Diese Woche machte eine Umfrage Schlagzeilen: Die Piraten haben laut Forsa die Grünen in der Wählergunst abgehängt. 13 Prozent zu 11 Prozent lautet nun das Verhältnis. Das ist ein politisch hochinteressanter Vorgang, aber auch aus sprachlichen Gründen lohnt sich das nähere Hinschauen.
Der Ursprung der beiden Parteien ähnelt sich bekanntlich: Irgendwann formierte sich eine Protestbewegung und zog dann mehr und mehr Wähler an. Während aber der Name der Grünen – Grün als Symbol des Eintretens für die Natur – von Anfang an positiv besetzt war und dies immer blieb, lief die Sache bei den Piraten anders ab.
Geprägt wurde der Begriff Piraten um das Jahr 2000 von der Musik- und Filmindustrie, um damit Personen zu brandmarken, die unrechtmäßig Kopien im Internet zogen. Aber die derart Abqualifizierten drehten den Spieß einfach um, verkauften fortan das Schimpfwort als positiv besetztes Markenzeichen für Bürgerfreiheit – und das hat funktioniert. Wobei hier sicherlich die ganze Aura der Piraterie eine Rolle spielte. Denn mag man sie Piraten nennen oder Seeräuber, Freibeuter oder Korsaren, all die gesetzlosen Außenseiter auf den Weltmeeren umgibt – so ähnlich wie bei Robin Hood – schon immer ein Hauch von sozialromantischer Schwärmerei.
Diese ungebrochene Faszination ist nicht zuletzt an Fastnacht zu erleben, wenn sich ansonsten kreuzbrave Bürger eine schwarze Augenklappe aufsetzen und einen auf Captain Flint machen.
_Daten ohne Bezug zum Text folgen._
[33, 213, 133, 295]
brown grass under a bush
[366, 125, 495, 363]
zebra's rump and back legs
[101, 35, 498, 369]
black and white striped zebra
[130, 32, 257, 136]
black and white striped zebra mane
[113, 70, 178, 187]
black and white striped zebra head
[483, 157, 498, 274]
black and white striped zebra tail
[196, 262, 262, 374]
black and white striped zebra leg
Oder aber wenn Millionen von Kinogängern einem Jack Sparrow alias Johnny Depp bei seinen karibischen Kaperfahrten zu Füßen liegen.
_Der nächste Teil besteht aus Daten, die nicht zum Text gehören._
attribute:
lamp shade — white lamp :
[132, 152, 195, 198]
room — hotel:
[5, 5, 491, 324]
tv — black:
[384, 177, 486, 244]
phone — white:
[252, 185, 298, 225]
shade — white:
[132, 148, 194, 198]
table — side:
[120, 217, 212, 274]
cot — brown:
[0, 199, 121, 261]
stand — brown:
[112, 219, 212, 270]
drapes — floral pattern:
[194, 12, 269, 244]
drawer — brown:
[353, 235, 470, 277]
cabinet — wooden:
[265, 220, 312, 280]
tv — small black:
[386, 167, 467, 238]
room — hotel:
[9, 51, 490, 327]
In der Sprachwissenschaft gibt es den Begriff des Euphemismus für ein beschönigendes Wort.
Wenn man zum Beispiel einschlafen sagt statt sterben, Minuswachstum statt Rezession, Schadstoffemission statt Luftververgiftung.
Und es gibt das Gegenteil: den Dysphemismus, das herabsetzende Wort. Wenn zum Beispiel ein kritischer Geist als Querulant verunglimpft wird und eine Regierung als Regime, oder wenn man – wie gerade in Syrien zu erleben – oppositionelle Kräfte als Terroristen zusammenkartätscht.
Nun weisen allerdings Sprachpsychologen darauf hin, dass hier auch gegenläufige Prozesse ablaufen. Von einer Euphemismus-Tretmühle spricht man, wenn ein ursprünglich beschönigendes Wort zum negativ besetzten wird. Ein gutes Exempel ist abwickeln: So nannten die Macher der Treuhand verharmlosend das Abschaffen ganzer Industriezweige der Ex-DDR. Durch den andauernden Gebrauch – deswegen Tretmühle – fiel der Euphemismus allerdings auf die Erfinder des Wortes selbst zurück und wurde zum Synonym für einen kaltschnäuzigen Kahlschlag.
Aber auch die gerade umgekehrt arbeitende Dysphemismus-Tretmühle sorgt immer wieder einmal für Bedeutungsveränderungen: So heften sich Homosexuelle heutzutage das frühere Schmähwort schwul wie einen Orden an die Brust. Zum Slutwalk (Schlampenmarsch) treffen sich Frauen, um für ihre sexuelle Selbstbestimmung in punkto Kleidung zu demonstrieren. Und – was zu beweisen war – die neuerdings umschwärmten Freibeuter des Internets lehren die bereits etablierten Parteien das Fürchten, indem sie Gewinn aus ihrem Außenseiterstatus ziehen.
Bis sie eines Tages selbst etabliert sind – und dann lehrt man sie das Fürchten.